The public is far less aware of the Cyber Security threat and it makes our loving relationship with technology that much more simple. It’s like dating someone with a foolproof contract that they can’t and will not hurt you. Unfortunately, this is not the reality. I only wish that more people got exposure to this topic in classrooms around the U.S. as a mandatory way to understand the complex world we now live in.

Related to development, this makes me rethink some previous assumptions. We often talk about trust as a huge part of getting individuals to use technology or accept technology in developing countries. Instead, maybe we should be a little less trusting like them. Maybe this lack of trust is worthy and this sense of questioning is something Americans need to bring back in order to make sure their safety is not at risk.

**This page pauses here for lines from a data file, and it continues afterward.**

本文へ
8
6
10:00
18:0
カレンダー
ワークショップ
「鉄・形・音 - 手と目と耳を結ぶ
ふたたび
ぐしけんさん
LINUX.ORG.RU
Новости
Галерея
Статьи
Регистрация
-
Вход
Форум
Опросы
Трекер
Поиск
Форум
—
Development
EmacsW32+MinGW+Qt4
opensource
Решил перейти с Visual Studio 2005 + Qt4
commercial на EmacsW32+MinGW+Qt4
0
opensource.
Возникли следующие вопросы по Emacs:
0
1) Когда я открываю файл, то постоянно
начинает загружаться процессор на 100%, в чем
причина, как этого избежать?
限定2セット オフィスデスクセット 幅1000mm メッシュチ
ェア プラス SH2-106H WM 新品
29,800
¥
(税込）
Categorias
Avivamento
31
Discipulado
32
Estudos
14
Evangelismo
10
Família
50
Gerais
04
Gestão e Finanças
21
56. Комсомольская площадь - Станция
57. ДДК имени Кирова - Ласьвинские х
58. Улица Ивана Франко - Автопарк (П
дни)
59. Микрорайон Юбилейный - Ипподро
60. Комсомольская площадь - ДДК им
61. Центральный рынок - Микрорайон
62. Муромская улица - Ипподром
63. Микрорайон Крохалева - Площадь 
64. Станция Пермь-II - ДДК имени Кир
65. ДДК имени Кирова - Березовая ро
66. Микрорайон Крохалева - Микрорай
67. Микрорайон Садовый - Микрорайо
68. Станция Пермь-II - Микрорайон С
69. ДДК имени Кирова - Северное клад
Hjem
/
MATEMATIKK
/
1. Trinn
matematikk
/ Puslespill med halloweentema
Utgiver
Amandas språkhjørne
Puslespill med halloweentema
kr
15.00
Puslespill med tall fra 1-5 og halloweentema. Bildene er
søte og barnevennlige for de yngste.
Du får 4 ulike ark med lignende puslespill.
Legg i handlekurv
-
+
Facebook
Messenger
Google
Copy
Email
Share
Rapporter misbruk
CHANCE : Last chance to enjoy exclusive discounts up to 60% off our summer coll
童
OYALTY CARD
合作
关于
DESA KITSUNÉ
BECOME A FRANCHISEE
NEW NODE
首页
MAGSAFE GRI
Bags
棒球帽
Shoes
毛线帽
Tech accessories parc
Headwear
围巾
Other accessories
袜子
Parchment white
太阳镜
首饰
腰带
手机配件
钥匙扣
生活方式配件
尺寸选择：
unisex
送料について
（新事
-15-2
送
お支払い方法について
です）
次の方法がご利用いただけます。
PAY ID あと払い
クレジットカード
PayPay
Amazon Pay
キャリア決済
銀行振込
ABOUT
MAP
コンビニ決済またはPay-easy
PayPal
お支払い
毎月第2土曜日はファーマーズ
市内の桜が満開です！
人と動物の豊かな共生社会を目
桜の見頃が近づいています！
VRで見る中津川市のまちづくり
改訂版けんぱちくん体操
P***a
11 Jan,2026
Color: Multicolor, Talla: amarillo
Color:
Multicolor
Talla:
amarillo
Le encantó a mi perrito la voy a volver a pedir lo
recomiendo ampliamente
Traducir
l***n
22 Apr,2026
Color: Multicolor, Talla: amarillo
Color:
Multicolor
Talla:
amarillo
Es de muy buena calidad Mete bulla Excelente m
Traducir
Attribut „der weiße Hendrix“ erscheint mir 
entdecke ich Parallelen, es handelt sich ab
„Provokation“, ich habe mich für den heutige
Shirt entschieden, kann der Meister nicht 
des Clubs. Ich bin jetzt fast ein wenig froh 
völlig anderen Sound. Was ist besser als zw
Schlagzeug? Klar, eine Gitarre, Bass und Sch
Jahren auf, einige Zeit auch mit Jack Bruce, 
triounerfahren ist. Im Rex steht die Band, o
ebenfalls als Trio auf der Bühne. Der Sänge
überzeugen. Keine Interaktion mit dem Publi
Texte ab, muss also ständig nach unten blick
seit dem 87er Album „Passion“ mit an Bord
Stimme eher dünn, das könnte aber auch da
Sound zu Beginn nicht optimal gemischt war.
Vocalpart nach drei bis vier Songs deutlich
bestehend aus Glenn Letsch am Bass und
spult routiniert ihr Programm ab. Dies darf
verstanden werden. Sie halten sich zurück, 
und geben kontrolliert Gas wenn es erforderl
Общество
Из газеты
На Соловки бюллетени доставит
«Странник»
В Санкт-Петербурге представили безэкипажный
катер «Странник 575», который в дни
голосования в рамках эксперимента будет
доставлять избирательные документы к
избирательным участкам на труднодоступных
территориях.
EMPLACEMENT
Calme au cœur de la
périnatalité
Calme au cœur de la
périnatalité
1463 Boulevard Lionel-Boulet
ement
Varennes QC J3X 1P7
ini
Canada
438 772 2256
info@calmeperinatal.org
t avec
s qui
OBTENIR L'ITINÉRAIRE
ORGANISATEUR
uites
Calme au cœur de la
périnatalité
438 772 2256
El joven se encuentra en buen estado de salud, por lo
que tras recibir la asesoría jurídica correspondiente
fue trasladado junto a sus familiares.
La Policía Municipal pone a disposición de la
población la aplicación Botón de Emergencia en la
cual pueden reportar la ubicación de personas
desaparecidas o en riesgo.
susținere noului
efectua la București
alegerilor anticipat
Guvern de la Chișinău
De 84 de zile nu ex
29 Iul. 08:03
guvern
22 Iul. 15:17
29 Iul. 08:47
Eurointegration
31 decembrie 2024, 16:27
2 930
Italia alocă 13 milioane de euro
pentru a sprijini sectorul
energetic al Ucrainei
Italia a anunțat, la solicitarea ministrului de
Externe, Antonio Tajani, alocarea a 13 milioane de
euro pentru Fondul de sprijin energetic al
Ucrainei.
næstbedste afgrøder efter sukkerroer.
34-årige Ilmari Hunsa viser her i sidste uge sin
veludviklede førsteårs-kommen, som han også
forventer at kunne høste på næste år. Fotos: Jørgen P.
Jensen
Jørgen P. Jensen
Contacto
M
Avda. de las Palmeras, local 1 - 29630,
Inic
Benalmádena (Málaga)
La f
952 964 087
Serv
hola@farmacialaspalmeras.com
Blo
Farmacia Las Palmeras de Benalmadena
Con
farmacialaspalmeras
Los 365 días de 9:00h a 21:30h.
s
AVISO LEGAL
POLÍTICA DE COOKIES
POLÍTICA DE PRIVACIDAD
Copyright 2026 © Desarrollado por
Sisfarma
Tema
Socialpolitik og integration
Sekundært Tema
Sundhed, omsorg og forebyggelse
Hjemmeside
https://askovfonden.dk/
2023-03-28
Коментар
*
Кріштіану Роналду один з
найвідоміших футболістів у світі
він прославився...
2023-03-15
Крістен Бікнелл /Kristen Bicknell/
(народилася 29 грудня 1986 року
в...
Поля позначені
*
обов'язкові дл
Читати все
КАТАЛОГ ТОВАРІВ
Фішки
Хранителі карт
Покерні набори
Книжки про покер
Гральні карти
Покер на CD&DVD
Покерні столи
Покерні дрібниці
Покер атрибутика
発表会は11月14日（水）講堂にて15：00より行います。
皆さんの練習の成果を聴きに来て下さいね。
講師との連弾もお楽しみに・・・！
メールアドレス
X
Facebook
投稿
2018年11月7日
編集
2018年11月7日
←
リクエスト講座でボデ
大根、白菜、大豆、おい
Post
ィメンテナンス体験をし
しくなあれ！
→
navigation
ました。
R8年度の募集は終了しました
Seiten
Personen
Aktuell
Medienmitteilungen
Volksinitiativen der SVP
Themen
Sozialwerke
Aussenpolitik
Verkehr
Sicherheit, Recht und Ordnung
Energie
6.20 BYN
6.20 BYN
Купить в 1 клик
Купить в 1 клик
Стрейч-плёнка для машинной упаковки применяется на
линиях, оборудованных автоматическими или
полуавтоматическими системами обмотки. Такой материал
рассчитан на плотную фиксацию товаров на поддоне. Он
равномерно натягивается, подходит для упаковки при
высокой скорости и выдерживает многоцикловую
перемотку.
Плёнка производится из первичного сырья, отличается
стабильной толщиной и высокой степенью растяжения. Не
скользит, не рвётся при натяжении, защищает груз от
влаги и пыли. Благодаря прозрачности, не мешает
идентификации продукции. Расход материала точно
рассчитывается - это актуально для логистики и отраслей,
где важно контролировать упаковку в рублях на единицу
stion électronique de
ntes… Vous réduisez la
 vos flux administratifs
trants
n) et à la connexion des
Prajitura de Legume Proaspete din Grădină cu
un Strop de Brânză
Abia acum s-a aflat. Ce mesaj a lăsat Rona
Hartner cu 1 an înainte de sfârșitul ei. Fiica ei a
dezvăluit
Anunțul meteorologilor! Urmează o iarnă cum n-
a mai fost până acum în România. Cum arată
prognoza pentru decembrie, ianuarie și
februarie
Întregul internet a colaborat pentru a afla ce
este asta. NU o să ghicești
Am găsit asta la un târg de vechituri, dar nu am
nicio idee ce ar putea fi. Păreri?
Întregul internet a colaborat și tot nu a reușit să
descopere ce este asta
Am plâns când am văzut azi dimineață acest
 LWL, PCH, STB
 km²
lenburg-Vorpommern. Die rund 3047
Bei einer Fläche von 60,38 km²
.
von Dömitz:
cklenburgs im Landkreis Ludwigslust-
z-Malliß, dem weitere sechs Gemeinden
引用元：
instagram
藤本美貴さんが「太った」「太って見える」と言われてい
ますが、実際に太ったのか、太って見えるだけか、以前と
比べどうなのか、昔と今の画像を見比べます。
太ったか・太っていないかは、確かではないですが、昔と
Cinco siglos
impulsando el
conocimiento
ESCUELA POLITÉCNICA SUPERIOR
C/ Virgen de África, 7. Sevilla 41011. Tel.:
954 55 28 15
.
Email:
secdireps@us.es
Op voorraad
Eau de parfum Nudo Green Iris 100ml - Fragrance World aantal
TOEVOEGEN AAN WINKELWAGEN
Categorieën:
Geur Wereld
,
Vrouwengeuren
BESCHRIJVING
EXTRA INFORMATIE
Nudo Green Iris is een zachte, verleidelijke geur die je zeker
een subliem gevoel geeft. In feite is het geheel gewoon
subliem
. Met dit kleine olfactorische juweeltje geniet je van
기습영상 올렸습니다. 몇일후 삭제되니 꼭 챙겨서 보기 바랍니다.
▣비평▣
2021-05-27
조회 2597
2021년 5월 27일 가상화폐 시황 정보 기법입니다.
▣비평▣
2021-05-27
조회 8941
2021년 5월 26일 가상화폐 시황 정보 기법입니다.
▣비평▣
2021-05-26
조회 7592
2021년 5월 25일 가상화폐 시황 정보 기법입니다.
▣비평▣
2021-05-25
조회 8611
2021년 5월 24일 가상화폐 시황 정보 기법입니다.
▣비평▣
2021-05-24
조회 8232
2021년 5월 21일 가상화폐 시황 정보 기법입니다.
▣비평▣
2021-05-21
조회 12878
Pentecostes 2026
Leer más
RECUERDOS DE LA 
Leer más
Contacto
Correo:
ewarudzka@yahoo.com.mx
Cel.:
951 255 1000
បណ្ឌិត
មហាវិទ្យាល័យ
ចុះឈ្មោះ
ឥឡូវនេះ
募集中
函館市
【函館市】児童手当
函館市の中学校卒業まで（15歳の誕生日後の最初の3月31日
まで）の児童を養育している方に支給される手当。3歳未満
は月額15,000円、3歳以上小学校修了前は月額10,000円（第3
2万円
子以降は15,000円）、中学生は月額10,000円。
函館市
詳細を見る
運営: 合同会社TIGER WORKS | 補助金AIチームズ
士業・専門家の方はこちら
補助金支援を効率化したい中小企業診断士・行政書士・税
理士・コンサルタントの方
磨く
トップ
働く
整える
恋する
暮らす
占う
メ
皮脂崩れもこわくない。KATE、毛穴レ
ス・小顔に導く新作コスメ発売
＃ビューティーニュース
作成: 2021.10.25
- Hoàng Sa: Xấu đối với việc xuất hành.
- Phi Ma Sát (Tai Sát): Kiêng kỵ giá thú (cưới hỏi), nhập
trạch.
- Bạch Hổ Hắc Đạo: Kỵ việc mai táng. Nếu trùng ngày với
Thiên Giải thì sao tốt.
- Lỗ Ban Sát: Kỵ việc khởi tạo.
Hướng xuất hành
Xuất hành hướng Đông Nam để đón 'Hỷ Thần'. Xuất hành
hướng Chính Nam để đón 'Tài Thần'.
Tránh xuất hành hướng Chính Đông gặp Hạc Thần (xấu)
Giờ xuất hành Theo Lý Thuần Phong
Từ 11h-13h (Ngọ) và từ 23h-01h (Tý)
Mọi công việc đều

photo source: http://www.jklossner.com/computerworld/security.html


3 responses to “False Sense of Security: Cyber Ignorance

  • veggiemunster

    Why did you include the above comic? In an earlier class on war, I did a paper on Cyber Warfare, that’s why I asked Mr. Hersch about it in class. The cartoon above seems to be about a type of cyber warfare/security that Mr. Hersch didn’t really touch on. Internet freedom, like the inability to access Facebook in China without a sneak-around. Here are my thoughts on the subject:
    When governments “crack down on the Internet”, they can hurt their own economy and are trying to regulate free speech in the process. To not let the people of a country speak, means that a sovereign will not obtain the helpfulness of the citizens’ political and economic suggestions and ideas. Instead of an “army of censors”, a group of bureaucrats pour over concerns posted on the Internet and attempt to fix the problems presented. It doesn’t work, as we’ve seen in countries like China, folks either get around it or don’t like it, making the government look bad.

  • rgoode2

    I think the comic can totally be about cyber security! If you put a lid on something, sure, it blocks things from getting out (like you suggest) but it also prevents things from getting in. Cyber security is such a real threat but its hard to conceptualize because it seems so abstract- its not someone posing bodily harm to your physical self, so its harder for us to be afraid of it I think. But if you think about it, someone stealing your information/identity can ruin your life. Literally ruin it. Its also weird to think about how much information has been collected through the web over the years. I wonder what its going to be like during the presidential campaign of say, 2050, when unless a candidate has been living under a rock his/her whole life, we’ll already know all their dirties secrets, from that time they partied naked in college to how bad their acne was in middle school. “Vetting” political candidates is going to mean simply running web check and collecting all their pictures/posts/info. Its crazy to think about. And just because you yourself aren’t on facebook, doesn’t mean there isn’t documentation of you on it- what with all those new parents posting constant baby pictures documenting their child’s entire lives, it seems like most of us in the US are losing all hope of anonymity. Creepy.

  • emcdona1

    I, too, have been a victim of “trusting in the system” a bit too much. Technology has become such a normal part of our lives that we forget how complex of a system it can be. The Target incident this November is a perfect example. There was an infiltration of Target’s credit and debit card systems, resulting in 40 million credit and debit cards getting stolen. Our trust and faith in swiping our card is very misplaced. It definitely made me think twice before making online purchases and using technology to exchange valuable information.